Musically, Battle Studies is a small departure from past Mayer recordings. Of course, Mayer experiments with new guitar sounds ("Half of My Heart," "Crossroads," "Edge of Desire"), but the basic principle of his writing says the same; focus on simplicity.

While many of the tracks are initially acceptable, they are rarely truly completed in their arrangements. Potentially great tracks like "Edge of Desire," "Perfectly Lonely," and "Heartbreak Warfare" lack a simple variation at their middle or end points and, consequently, become substantially redundant before they reach their end points. "Perfectly Lonely" especially banks on repetition to fill out a wide open arrangement, but it isn't nearly effective enough to bring the tune home.

Mayer even attempts a Cream/Clapton classic, "Crossroads," midway through his newest product. He certainly manages to suck every bit of emotion and human characteristic out of the track. The MIDI-sounding guitar effect is a wreck, and the poppy format is nauseating.
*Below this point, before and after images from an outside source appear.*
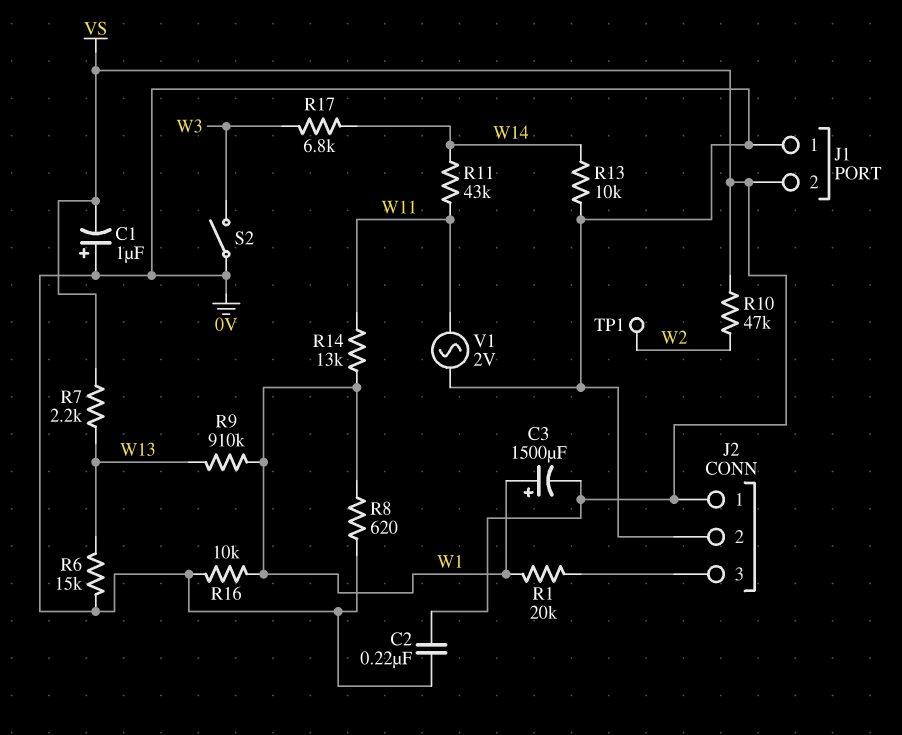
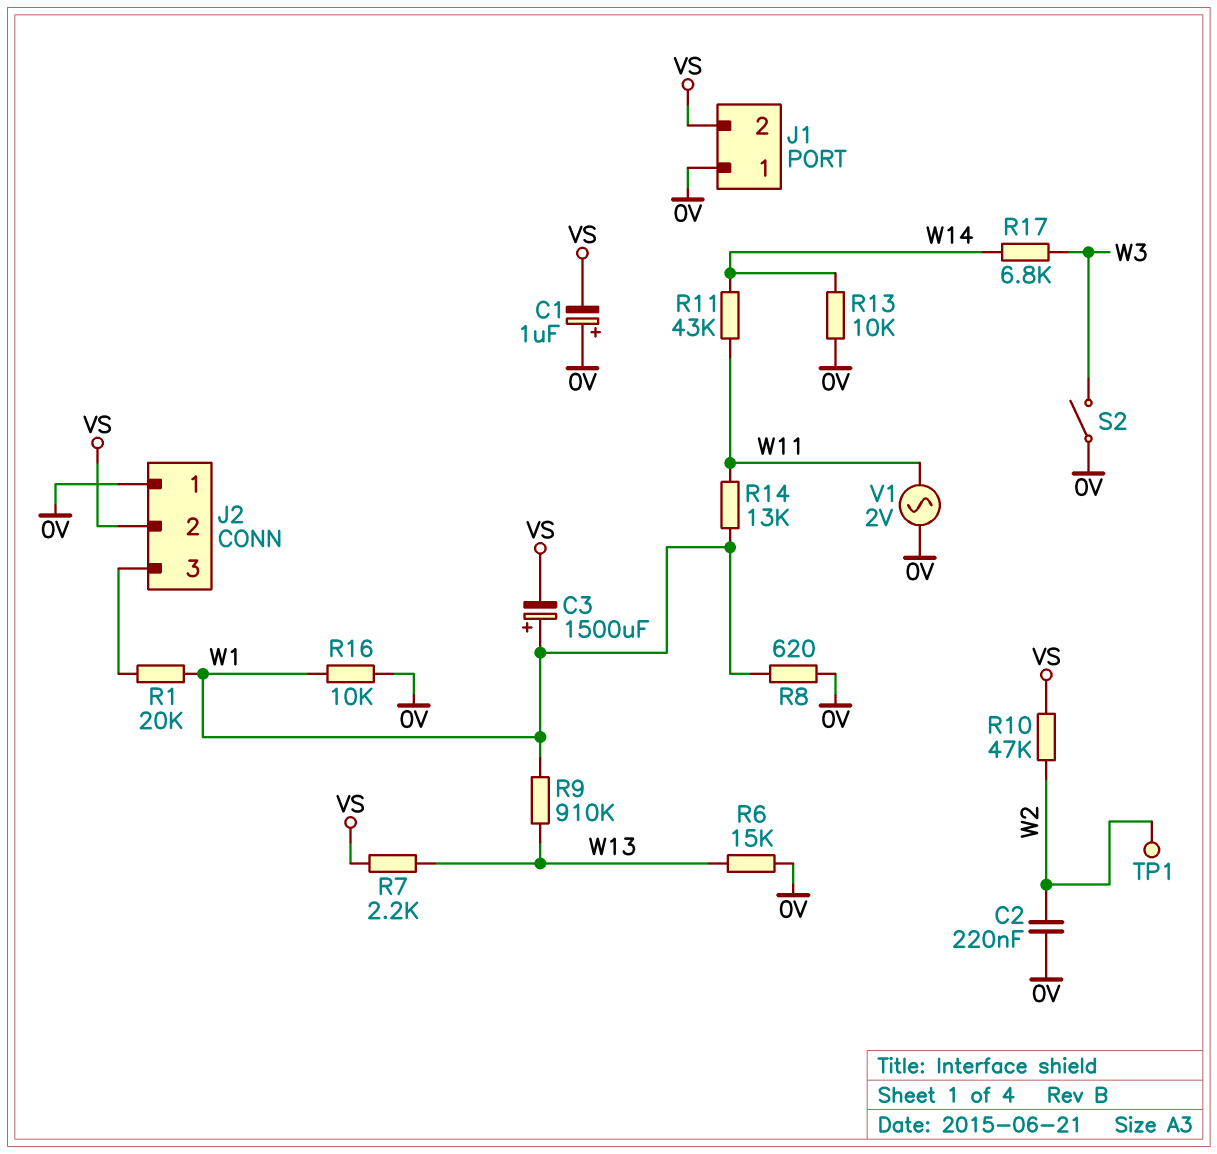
C2: 220nF (0V, VS) -> 220nF (0V, W2)
J2 pin 1: VS -> 0V
J2 pin 2: 0V -> VS

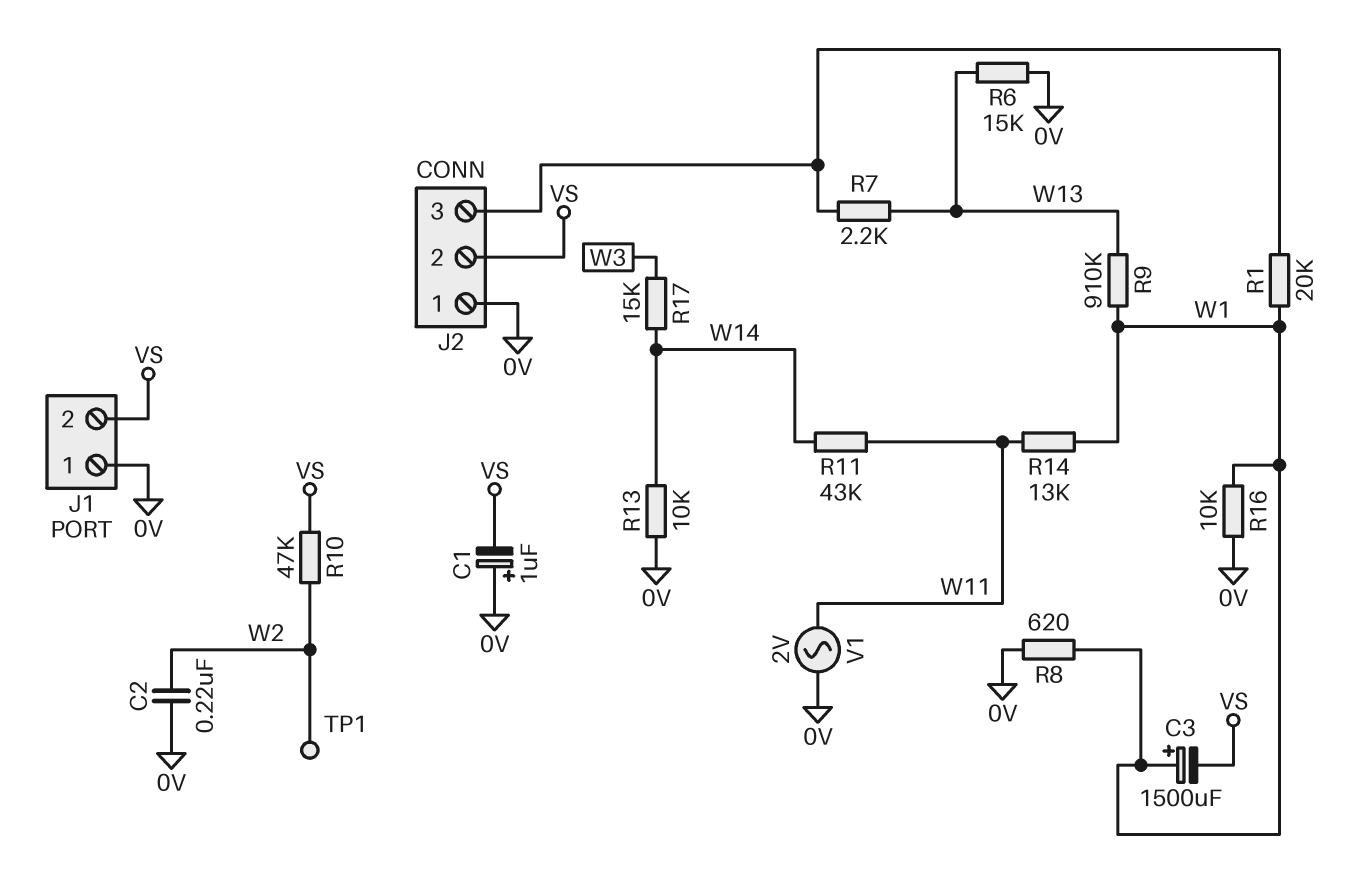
R7: 2.2k (VS, W13) -> 2.2k (J2/3, W13)
R17: 6.8k (W3, W14) -> 15k (W3, W14)
S2: switch (0V, W3) -> none

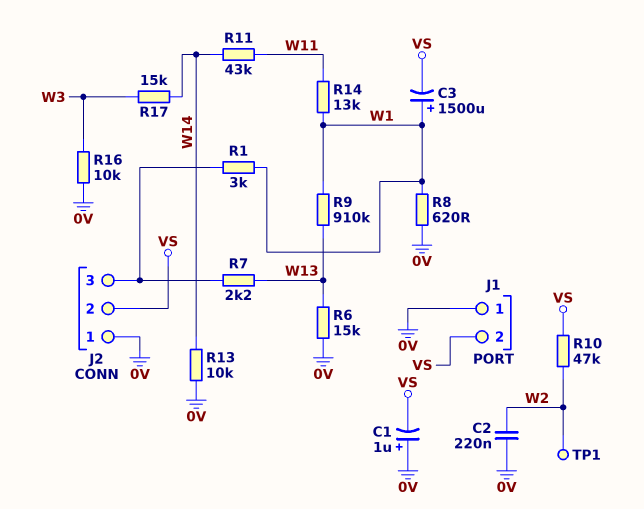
R1: 20k (J2/3, W1) -> 3k (J2/3, W1)
R16: 10k (0V, W1) -> 10k (0V, W3)
V1: AC 2V (0V, W11) -> none

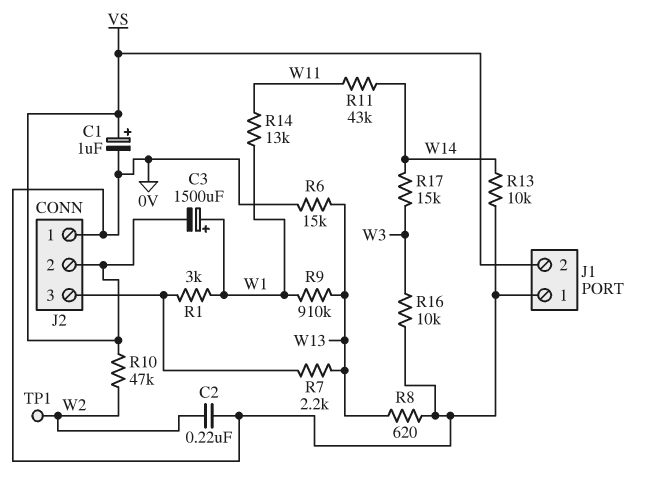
C1: 1uF (plus 0V, minus VS) -> 1uF (plus VS, minus 0V)
R8: 620 (0V, W1) -> 620 (0V, W13)

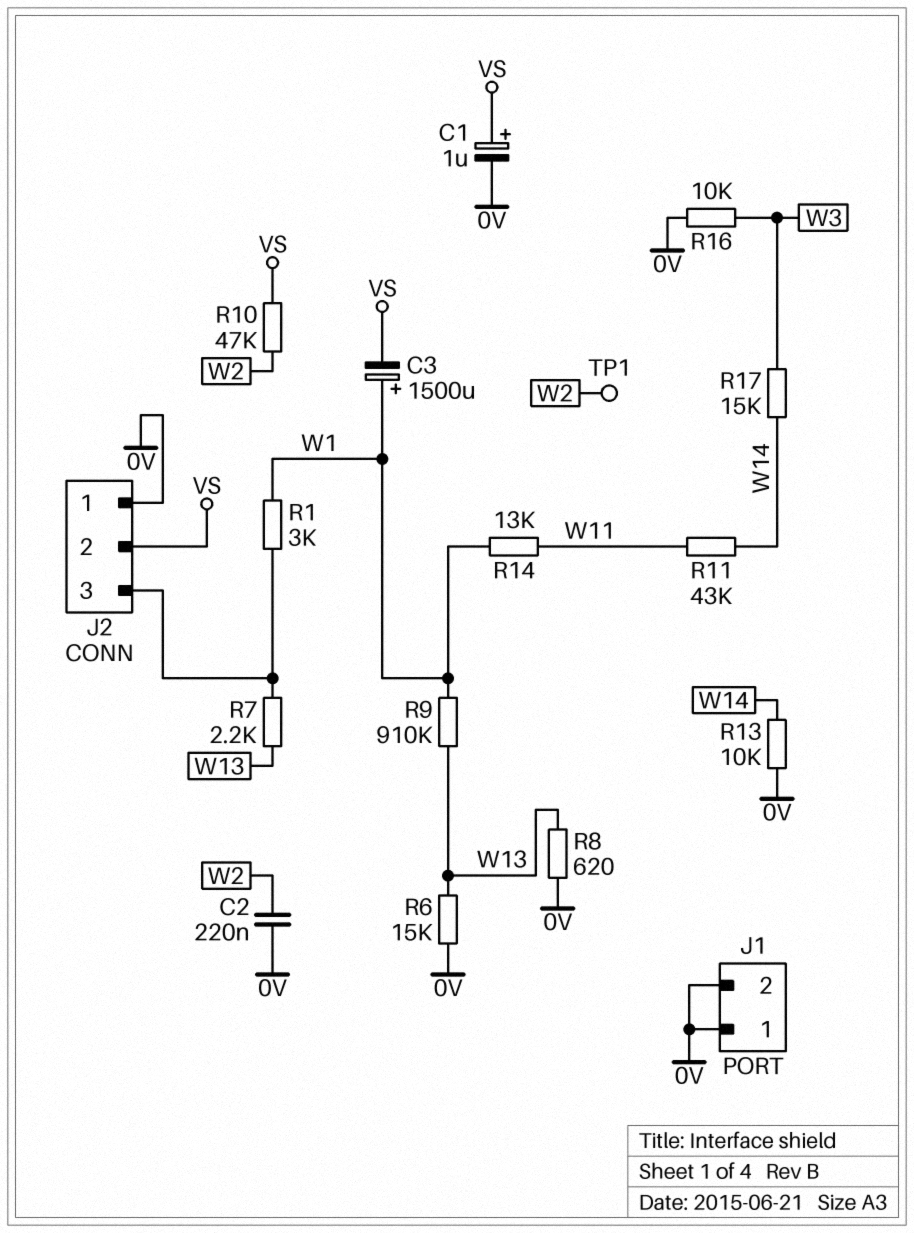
J1 pin 2: VS -> 0V

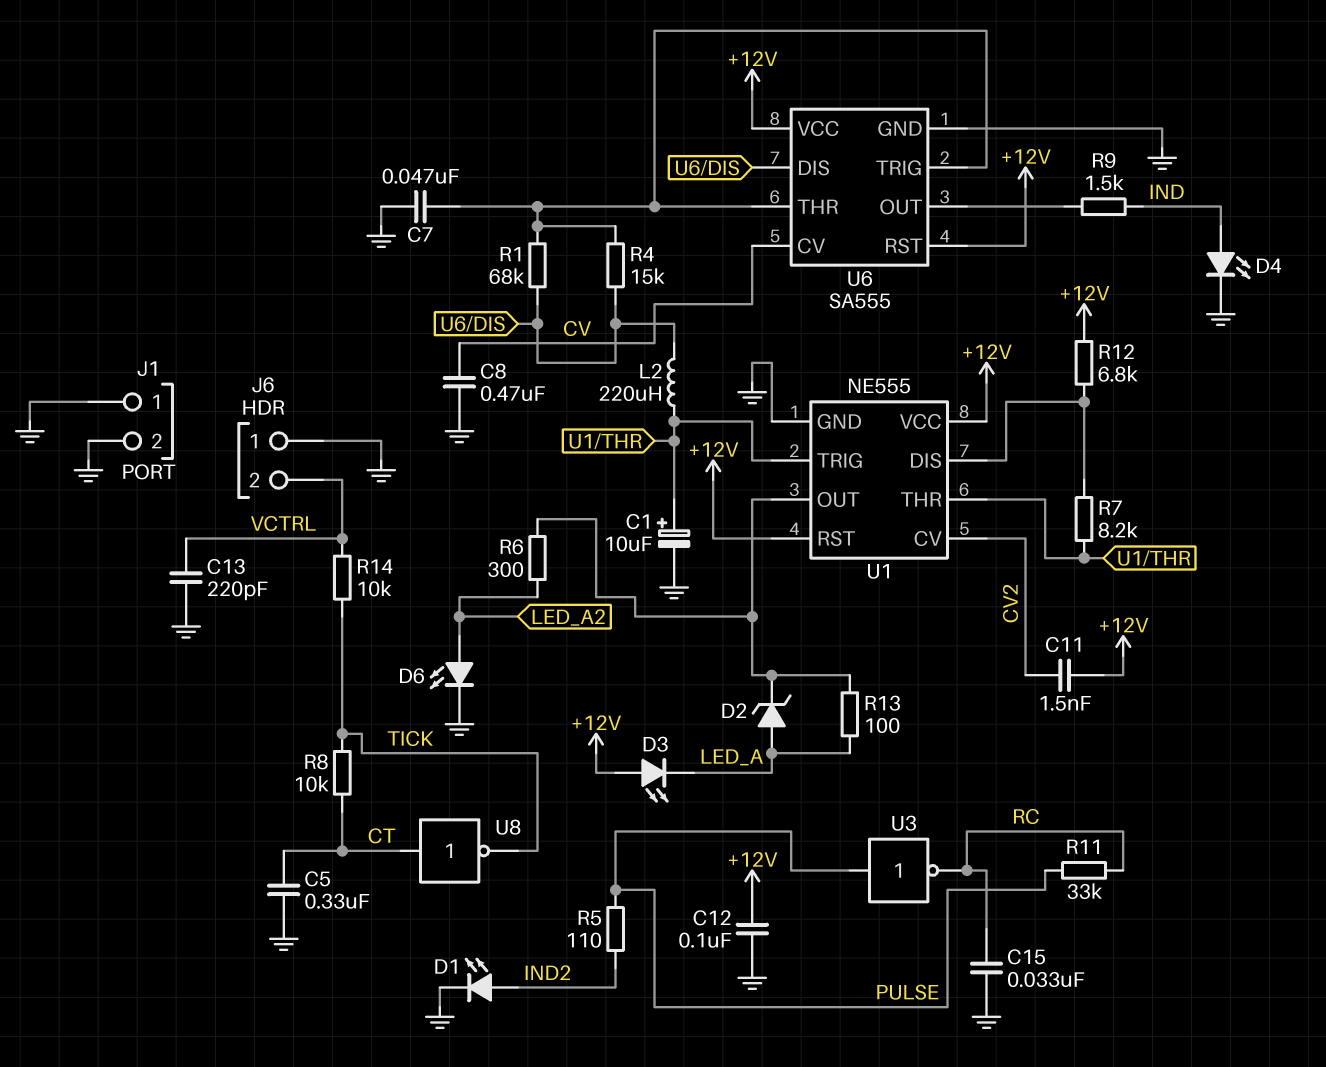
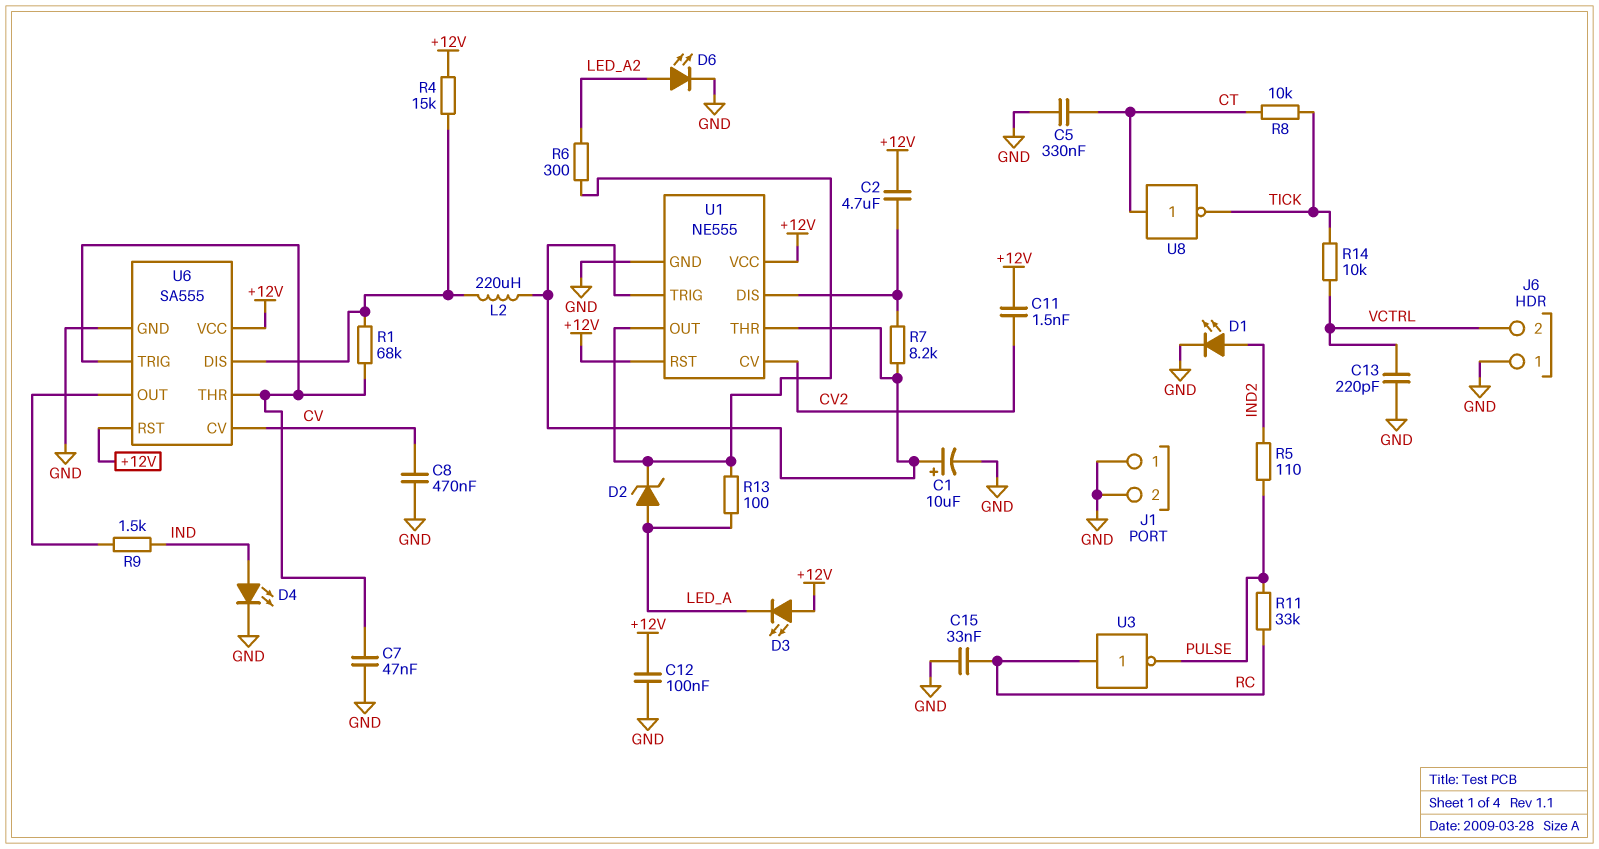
C2: none -> 4.7uF (+12V, U1/DIS)
R4: 15k (U6/DIS, U6/THR) -> 15k (+12V, U6/DIS)
R12: 6.8k (+12V, U1/DIS) -> none
U3: NOT (in PULSE, out RC) -> NOT (in RC, out PULSE)

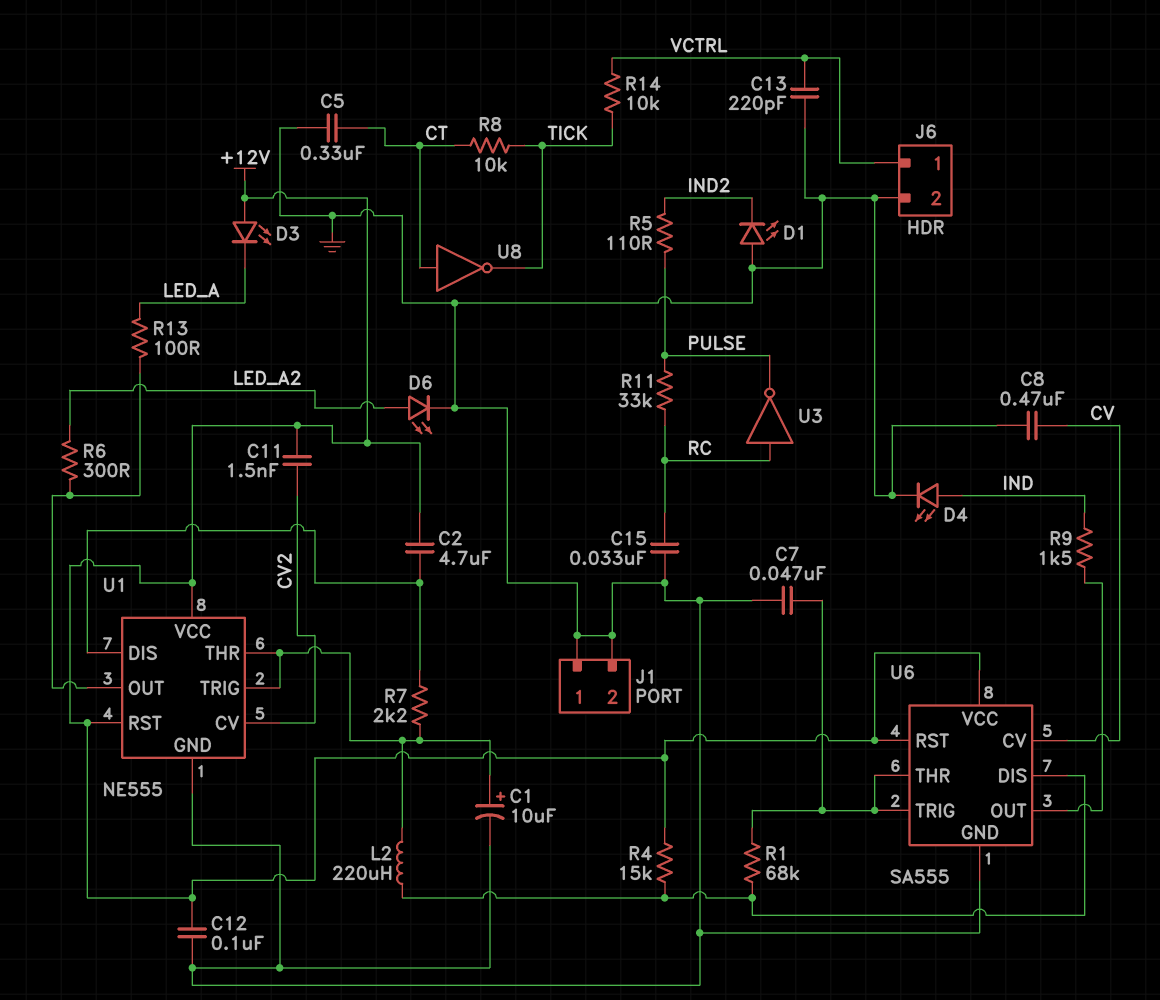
D1: LED (A IND2, K GND) -> LED (A GND, K IND2)
D2: zener (A LED_A, K U1/OUT) -> none
J6 pin 1: GND -> VCTRL
J6 pin 2: VCTRL -> GND
R7: 8.2k (U1/DIS, U1/THR) -> 2.2k (U1/DIS, U1/THR)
And don't even get me started on lead single "Who Says." The guitar arrangement is the polar opposite of creative, the lyrics are lazy and meaningless, and the tune is instantly forgettable. It's just plain poor songwriting, and why he chose this specific track for inclusion on Battle Studies (or any album, for that matter) is so far beyond me that I cannot express it to you with actual words.